Владимир Алексеевич Фадеев
ШАКАЛЁНОК

Я ехал через столицу в Шексну по делам своей фирмы – маленького деревянного полесского заводика. За неполные сутки Москва меня измотала. Видно, я принадлежу к числу людей, которым большой город не по плечу. Или не по зубам. Или не по душе – как ни скажи, потому что стоит только мне попасть в жёсткие каменные лапы большого города, как во всём моём естестве начинают происходить не совсем понятные метаморфозы, и суток вполне хватает, чтобы я чувствовал себя разбитым на всех фронтах, причём, разбитого уже, город не оставляет меня в покое, а норовит добить, даже если я давно лежу на верхней полке, а поезд вырвался в поля, в леса, оставив город далеко за горами или – ещё дальше – за рукотворными морями, у которых, правда, имена опять сплошь городские, - кажется, он едет вместе со мной и всё тюкает, тюкает, тюкает… Пытаюсь отгородиться от погони жалкой усмешкой: «Как люди ещё не посходили с ума в больших городах?» - но усмешка выворачивается наизнанку и тоже бьёт: «А может, посходили, да сумели меж собой договориться и таятся теперь от всего света?» Хотя что теперь «весь свет»? Города, города… Хитрые, умные, губительные образования. То, что есть у городов душа, это, спасибо поэтам, общеизвестно, а что у них есть ещё и ум, и гипнотическая сила, узнают только заезжие лесовики, вроде меня. Например, мне всегда удивительно, почему, не пройдя по Москве и квартала, я начинаю чувствовать голод, и не простой голод, о котором в обычных условиях могу легко забыть до урочного часа, а какой-то активный голод. Он начинает существовать как бы отдельно от меня, идёт то сзади, то спереди, подталкивает в спину, не даёт прохода, заставляет шарить глазами по вывескам, тянуть направо-налево носом и, наконец, влипать в очереди. В том, что этот голод – химера, убеждаешься после любой столичной столовой через полчаса – он снова тут как тут!  Или усталость. Я лесной человек, могу сутками топтать тропы, пока она меня не догонит. В городе же, особенно в большом, через те же полчаса ноги чугунеют и ты уже не чаешь где-нибудь приткнуться и отдохнуть. Заодно и поесть.

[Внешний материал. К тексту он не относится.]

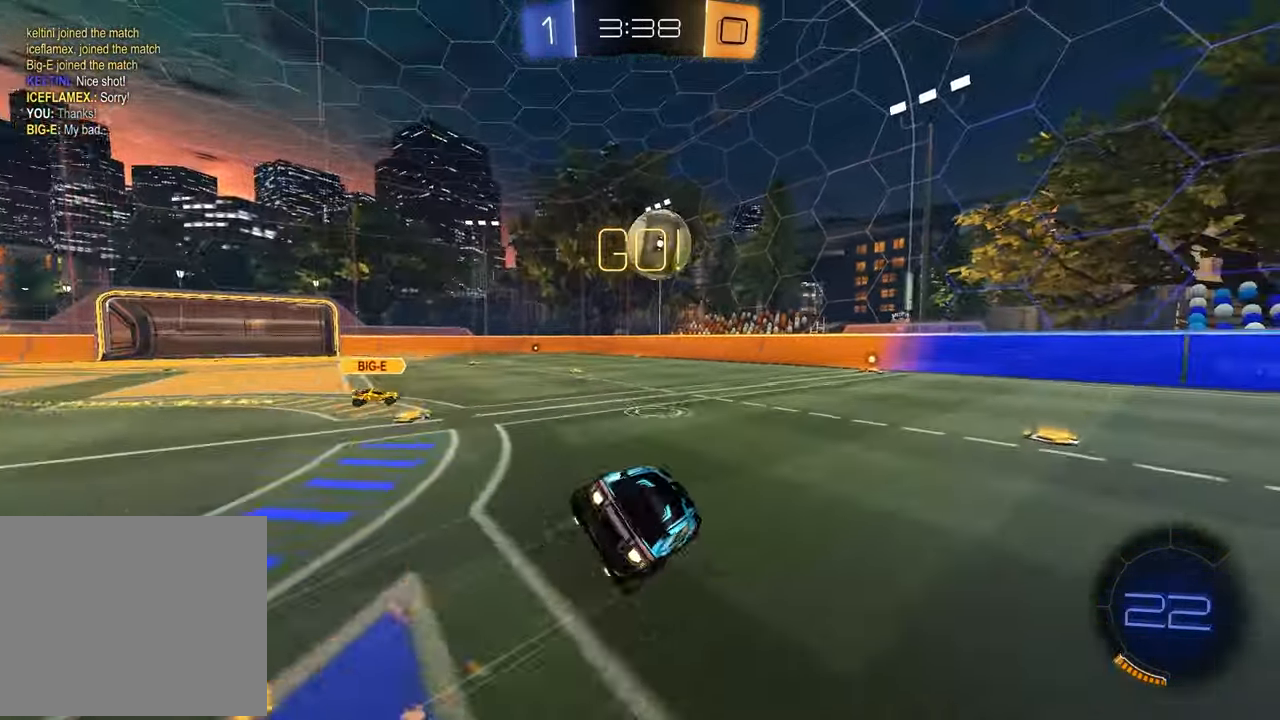
{"buttons": ["SQUARE"], "left_stick": "down-left", "right_stick": "center", "events": [[33, "CROSS", "up"], [50, "left_stick", "down-left"], [67, "R1", "up"], [200, "TRIANGLE", "down"], [250, "left_stick", "left"], [300, "R2", "up"], [317, "TRIANGLE", "up"], [333, "SQUARE", "down"], [467, "left_stick", "down-left"]]}
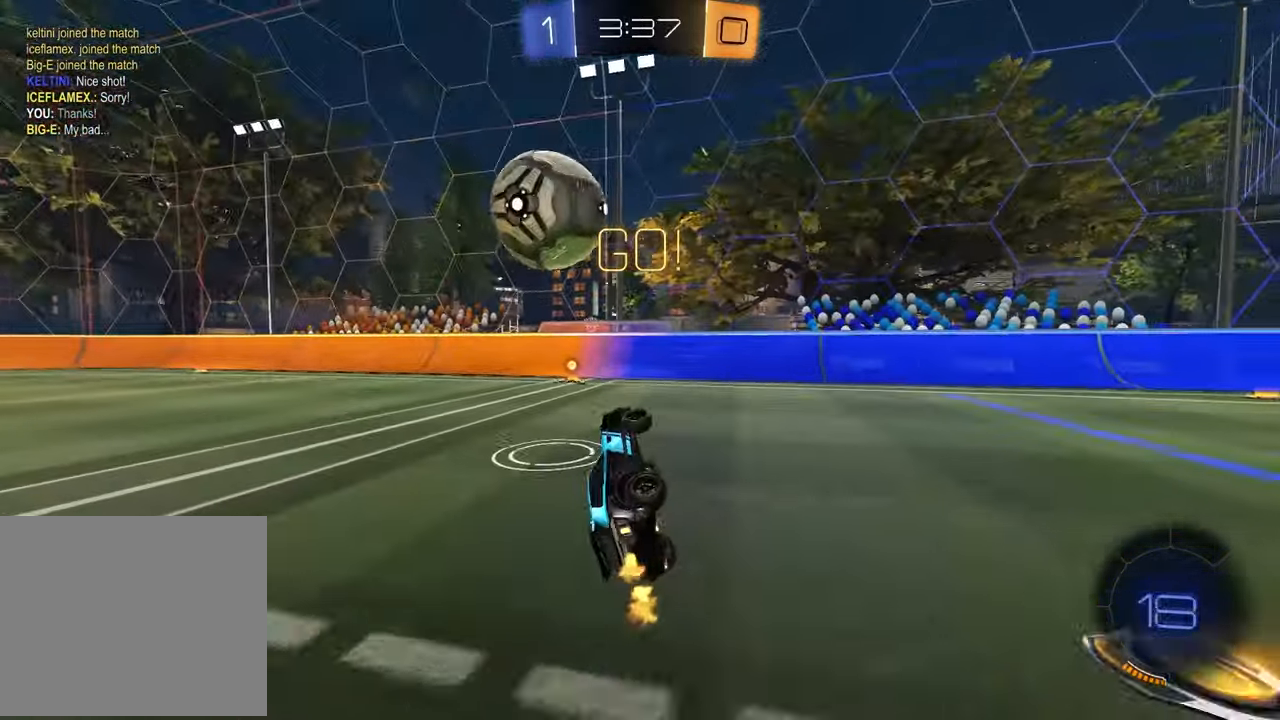
{"buttons": ["R1", "R2"], "left_stick": "left", "right_stick": "center", "events": [[33, "R2", "down"], [50, "left_stick", "down"], [100, "left_stick", "center"], [117, "SQUARE", "up"], [217, "left_stick", "left"], [350, "R1", "down"]]}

Дальше – хуже… но речь не об этом. А о том, что за сутки Москва меня измотала. На поезд «Шексна» в день приезда билет я не достал (школьные каникулы – дети так и ждали, чтобы рвануть на Север!), гостиницы я не добился, друзьям, вернее, знакомым не дозвонился, родственников в Москве у меня нет, да и чем бы они были виноваты, что в полесье, что в полесье разучились пилить доски? И в очередях ни за чем из заказанного не достоялся… Короче, усталый и голодный, я лежал на верхней боковой полке в середине вагона, терпеливо дожидаясь, когда поезд, наконец, тронется и можно будет спокойно решить дилемму: съесть ещё одно яйцо из дорожного пакета или уснуть сразу? А за окнами тысячью незнакомых людей друг другу людей (вот ещё чем страшен для меня город – тысячью незнакомых, ну, совершенно незнакомых друг другу людей на одно маленькой тесной площади!..) шевелилась Москва и, похоже, тоже решала дилемму: отпустить меня подобру-поздорову или подкинуть ещё на дорожку какое-нибудь своё особенное изобретение, специально для меня, медведя.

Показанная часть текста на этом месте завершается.